Art routinely has a story behind it. Why an artist chooses a particular media or composition is as important as the final product. Things that look like shit but have a story can be more compelling than things that are expertly crafted without explanation or reference.
That isn't to say you are beholden to the artist's own interpretation. An artist may make a statement inadvertently or subconsciously. They may capture a moment with its own meaning that even they don't comprehend. Or they might just be full of shit (Hemingway was famous for bullshitting audiences when they asked him about this or that allusion in his fiction).
But knowing the history of an artistic piece is vital to understanding it in context. And, at some point, that means engaging with the thoughts of its creators.
TikTok is the absolute worst way to ingest information. Enormous distracting waste of visual space in an intended audio media. Sped up dialogue to meet artificial time constants imposed by the algorithm. Spastic delivery to grab your attention. Little to no analysis. And no time to digest the thought before you're on to the next thing.
Its like drinking out of a fire hose full of piss.
Twitter is (for the most part) brief. You don't have some dork dressed like a literal clown doing a dance to keep your attention focused on the text splashed across the screen.
You certainly don't have a literal fucking timer embedded into the content, so people won't reflexively scroll past at the prospect of hearing something longer than 60 seconds.
I mean the text part of Twitter is very character limited (or was if you want to pay 8$/month) and it's still quite attention grabby in my experience, just in different ways largely a result of the different medium.
Until front-loaded all the marks into the comment stream and implemented pay-to-post annoying graphics, it wasn't too bad.

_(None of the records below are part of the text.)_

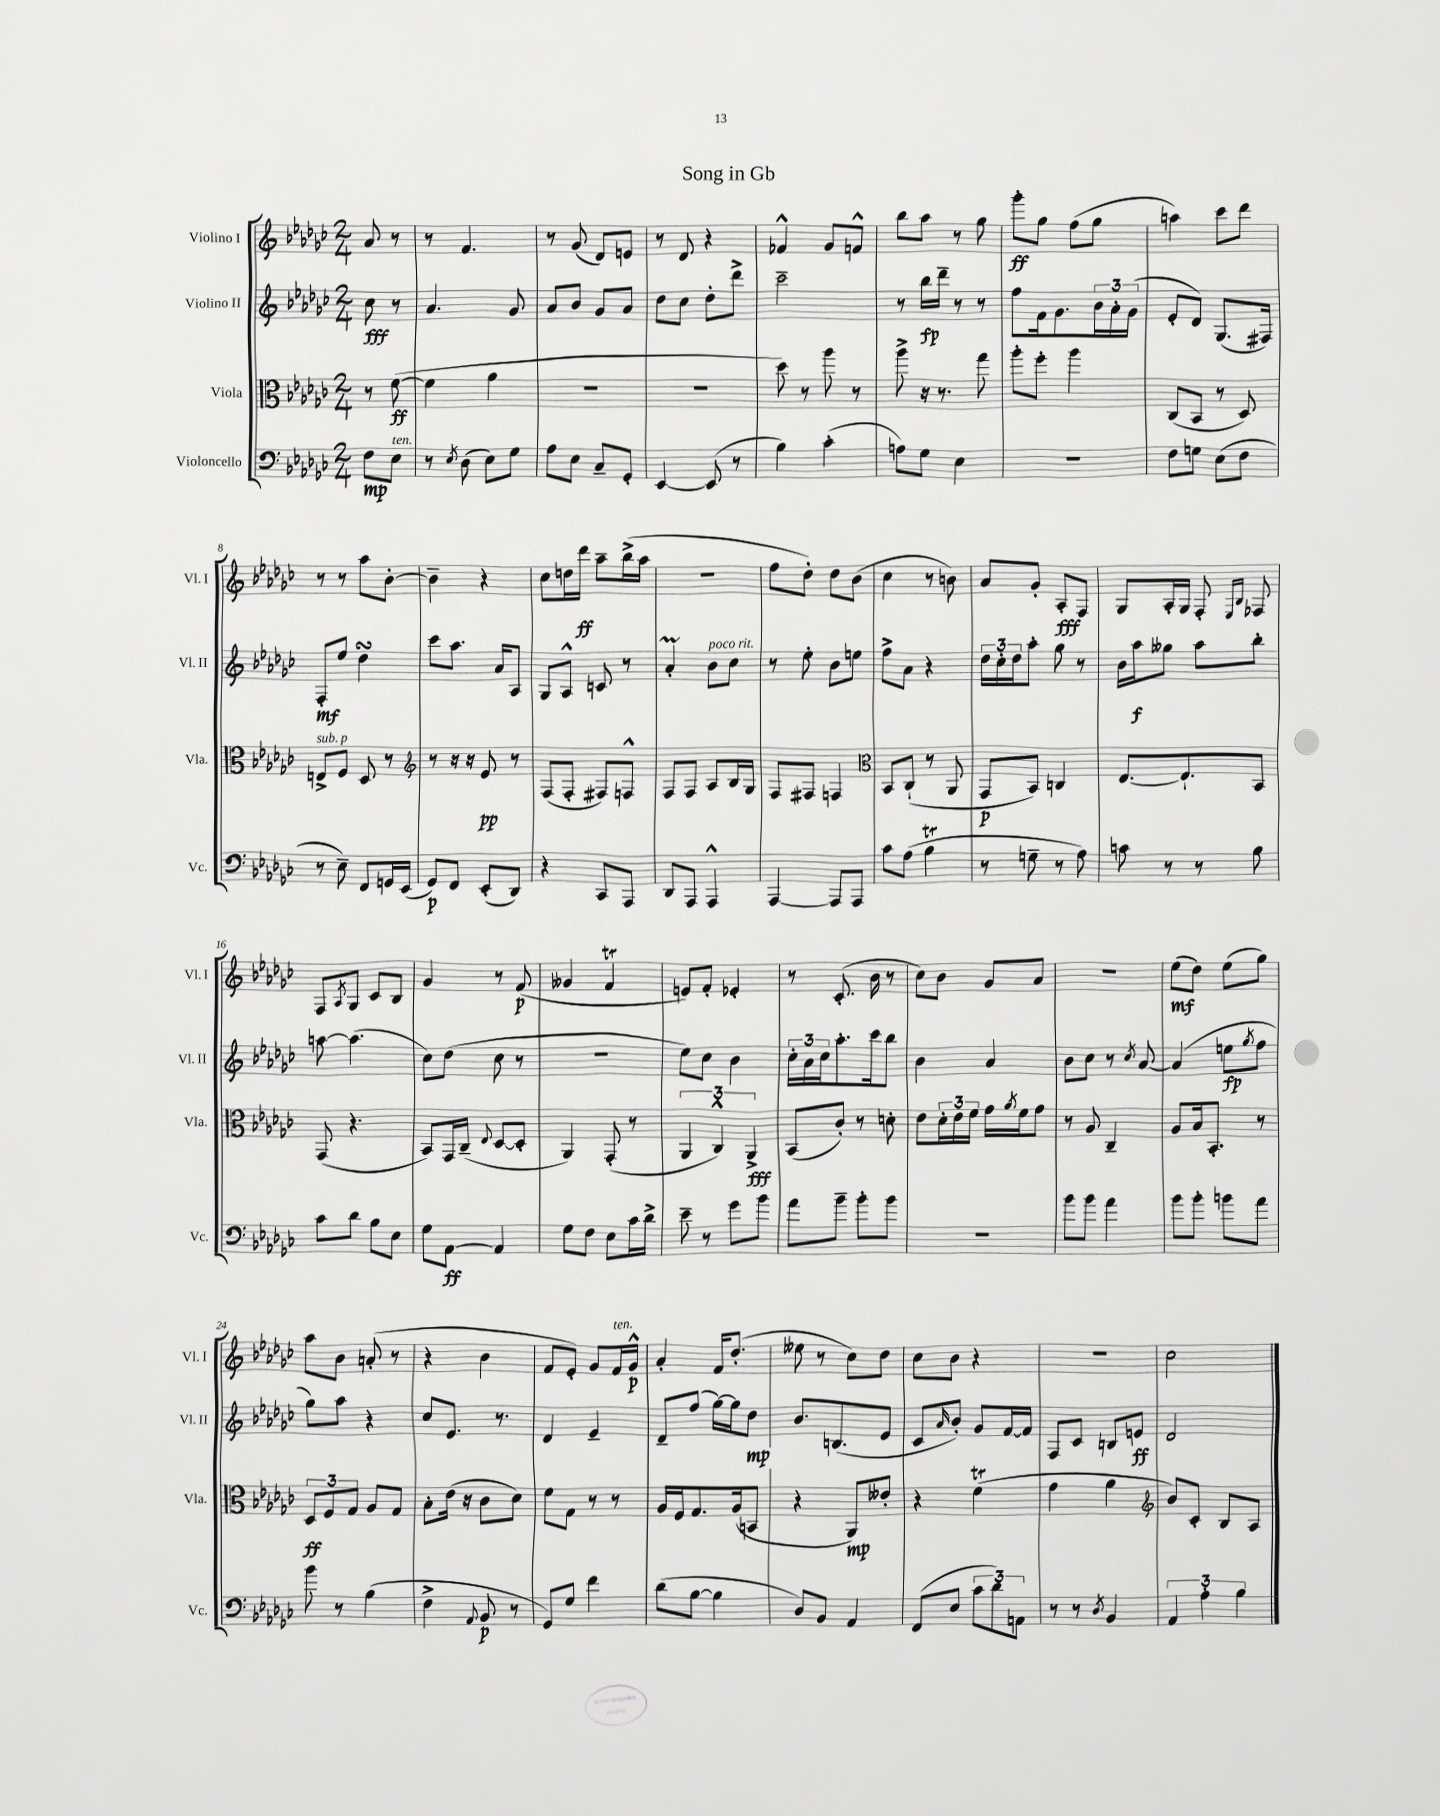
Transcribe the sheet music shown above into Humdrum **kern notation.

**kern	**kern	**kern	**kern
*staff4	*staff3	*staff2	*staff1
*clefF4	*clefC3	*clefG2	*clefG2
*k[b-e-a-d-g-c-]	*k[b-e-a-d-g-c-]	*k[b-e-a-d-g-c-]	*k[b-e-a-d-g-c-]
*M2/4	*M2/4	*M2/4	*M2/4
8F	8r	8cc-	8a-
8E-	([8f	8r	8r
=	=	=	=
8r	4f]	4.a-	8r
8qE-	.	.	.
(8D-	.	.	4.f
8E-)	4a-	.	.
8G-	.	8g-	.
=	=	=	=
8A-	2r	8a-	8r
8E-	.	8b-	(8g-
8C-~	.	8g-	8d-)
8GG-'	.	8a-	8e
=	=	=	=
[4EE-	2r	8dd-	8r
.	.	8cc-	8d-
(8EE-]	.	8dd-'	4r
8r	.	8ddd-^	.
=	=	=	=
4B-)	8dd-)	2ccc-~	4f-^^
.	8r	.	.
(4c-'	8aa-	.	8g-
.	8r	.	8f^^
=	=	=	=
8A)	8aa-^	8r	8bb-
8G-	16r	16bb-	8aa-
.	8.r	16ddd-~	.
4E-	.	8r	8r
.	8gg-	8r	8gg-
=	=	=	=
2r	8aa-'	8ff	8ggg-'
.	8ff'	16f	8gg-
.	.	8.g-	.
.	4aa-	.	(8ff
.	.	24b-	8gg-
.	.	24a-'	.
.	.	(24g-	.
=	=	=	=
8F	(8C-	8e-'	4aa)
8G	8BB-	8d-)	.
(8E-	8r	(8.G-	8ccc-
8F	8D-)	.	8ddd-
.	.	16F#)	.
=	=	=	=
8r	8E^	8F'	8r
8E-~)	8F	8ee-	8r
8FF	8D-	4dd-	8aa-
16GG	8r	.	[8b-'
(16EE-	.	.	.
=	=	=	=
*	*clefG2	*	*
8GG-)	8r	8ccc-	4b-~]
8FF	16r	8.aa-	.
.	16r	.	.
(8EE-'	8e-	.	4r
.	.	16a-	.
8DD-)	8r	8A-	.
=	=	=	=
4r	(8F	8G-	8cc-
.	8F'	8A-^^	16dd
.	.	.	16ddd-
8CC-	8F#)	8c	8aa-~
8AAA-	8F^^	8r	(16bb-^
.	.	.	16aa-
=	=	=	=
8DD-	8F	4a-'	2r
8AAA-	8F	.	.
4AAA-^^	8A-	8b-	.
.	16B-	8cc-	.
.	16G-	.	.
=	=	=	=
[4AAA-	8F	8r	8ff
.	8F#	8ee-'	8dd-')
8AAA-]	4F	8b-	8dd-
8AAA-	.	8ee	(8b-
=	=	=	=
*	*clefC3	*	*
8c-	8BB-	8ff^	4cc-
(8A-	(8C-`	8a-	.
4B-	8r	4r	8r
.	8AA-	.	8b)
=	=	=	=
8r	8GG-	24dd-	8a-
.	.	24cc-'	.
.	.	24dd-	.
8G~	8BB-)	8aa-'	8g-'
8r	4C	8gg-	8A-'
8A-)	.	8r	8F
=	=	=	=
8c	[8.E-	16b-	8G-
.	.	16aa-	.
8r	.	8gg--	16A-'
.	8.E-`]	.	16G-
8r	.	8aa-	8F'
.	.	.	16qqE-
.	.	.	16qqB-
8B-	8BB-	8bb-'	8F-
=	=	=	=
8c-	(8GG-	[8aa	8F
.	.	.	8qA-
8d-	4.r	(4.aa]	8G-
8B-	.	.	8c-
8E-	.	.	8B-
=	=	=	=
8G-	8BB-)	8cc-)	4g-
[8AA-	16GG-	(8dd-	.
.	(16C-~	.	.
.	8qqE-	.	.
4AA-]	[8D-	8cc-	8r
.	8D-']	8r	(8f
=	=	=	=
8G-	4AA-)	2r	4g--
8F	.	.	.
8E-	(8GG-'	.	4f
16c-	8r	.	.
16d-^	.	.	.
=	=	=	=
8e-~	6AA-	8ee-)	8e)
8r	.	8cc-	8f'
.	6C-^^)	.	.
8g-	.	4b-	4e-'
.	6AA-^	.	.
8b-	.	.	.
=	=	=	=
8a-	(8BB-	24cc-'	8r
.	.	24a-	.
.	.	24cc-	.
8b-~	8c-')	8.aa-'	(8.c-'
8b-'	8r	.	.
.	.	16ccc-	16b-
8b-	8d'	8bb-	8r
=	=	=	=
2r	8e-	4b-	8cc-)
.	24d-'	.	8b-
.	24e-	.	.
.	24f	.	.
.	16g-	4a-	8g-
.	8qa-	.	.
.	16f	.	.
.	8g-	.	8a-
=	=	=	=
8b-	8r	8b-	2r
8b-	8A-	8cc-	.
4a-	4C-~	8r	.
.	.	8qcc-	.
.	.	[8a-	.
=	=	=	=
8b-	8A-	(4a-]	(8ee-
8b-'	16B-	.	8dd-)
.	8.BB-'	.	.
8b	.	8ee	(8ee-
.	.	8qgg-	.
8a-	8r	8ff	8gg-)
=	=	=	=
8b-	12D-	8gg-)	8aa-
.	12F	.	.
8r	.	8aa-	8b-
.	12G-	.	.
(4B-	8A-	4r	(8a'
.	8G-	.	8r
=	=	=	=
4F^	8B-'	8cc-	4r
.	(16e-	8.e-	.
.	16r	.	.
8qqAA-	.	.	.
8BB-	8c-	.	4b-
.	.	8.r	.
8r	8d-)	.	.
=	=	=	=
8GG-)	8f	4d-	8f
8G-	8G-	.	8e-')
4f	8r	4e-~	8g-
.	8r	.	16f
.	.	.	16g-^^
=	=	=	=
(8d-	16A-	8d-~	4a-'
.	16F	.	.
[8B-	8.G-	(8ff	.
4B-]	.	[16gg-)	16f
.	(16A-	16gg-]	(8.dd-'
.	8BB	8dd-	.
=	=	=	=
8D-)	4r	8.b-	8ee--
8BB-	.	.	8r
.	.	(8.B	.
4AA-	8AA-)	.	8cc-)
.	8e--'	8e-	8dd-
=	=	=	=
(8FF	4r	8c-	8cc-
.	.	16qqa-	.
8E-	.	8b-')	8b-
12c-	(4f	8g-	4r
12d-)	.	.	.
.	.	[16f	.
12AA	.	.	.
.	.	16f]	.
=	=	=	=
8r	4g-	8F	2r
8r	.	8c-	.
8qD-	.	.	.
4BB-	4a-	8B	.
.	.	8e	.
=	=	=	=
*	*clefG2	*	*
6AA-	8b-)	2d-	2cc-
.	8c-'	.	.
6A-'	.	.	.
.	8B-	.	.
6B-	.	.	.
.	8A-	.	.
==	==	==	==
*-	*-	*-	*-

If nothing else, you can just kinda scroll past text. The TikTok videos just try to dominate your senses until you're paralyzed into submission.
Fair enough I guess. Didn't mean to say they're exactly the same of course, and Tiktok's userbase seeming being a bunch of 14 year olds definitely doesn't help it fare well in comparisons to other platforms, just felt there were definitely some commonalities, particularly when it comes to the way political discussions especially are constrained and made worse (in fact I think Tiktok comments have a character limit of 150 which is even worse than Twitter is nowadays).
Tiktok's userbase seeming being a bunch of 14 year olds definitely doesn't help it
Every New App starts out with a young user base. Idk how long that'll last. In ten years, will TikToks still be for teenagers or will it be populated by a bunch of Elder Millennials and GenXers, like Twitter?
I'm more critical of the medium itself, which seems like it was designed first-and-foremost to deliver ads. And, as a result, everything on the site feels like they're trying to be ads.
I think Tiktok comments have a character limit of 150
I'd forgotten they even had comments. Don't think I've ever actually looked at a TikTok comment thread, but I have a sinking feeling it looks like the worst corners of YouTube.
I'd forgotten they even had comments.
Probably a good thing, because if you think the videos are bad, the comments have some of the most braindead interactions I think I have ever seen on the internet.
This sort of thing reminds me of the time in high school where I had to read Invisible Man by Ralph Ellison. But it’s a surreal, absurdist novel and high school me didn’t know what to do with that. I asked the teacher “so the narrator hit his head in the boiler room and went insane?” And she, very gently, explained to me that this wasn’t a novel meant to be read as if it were really happening.
I don’t think I really got it, but I ended up liking it anyway. Looking back it’s honestly pretty cool we were assigned that book.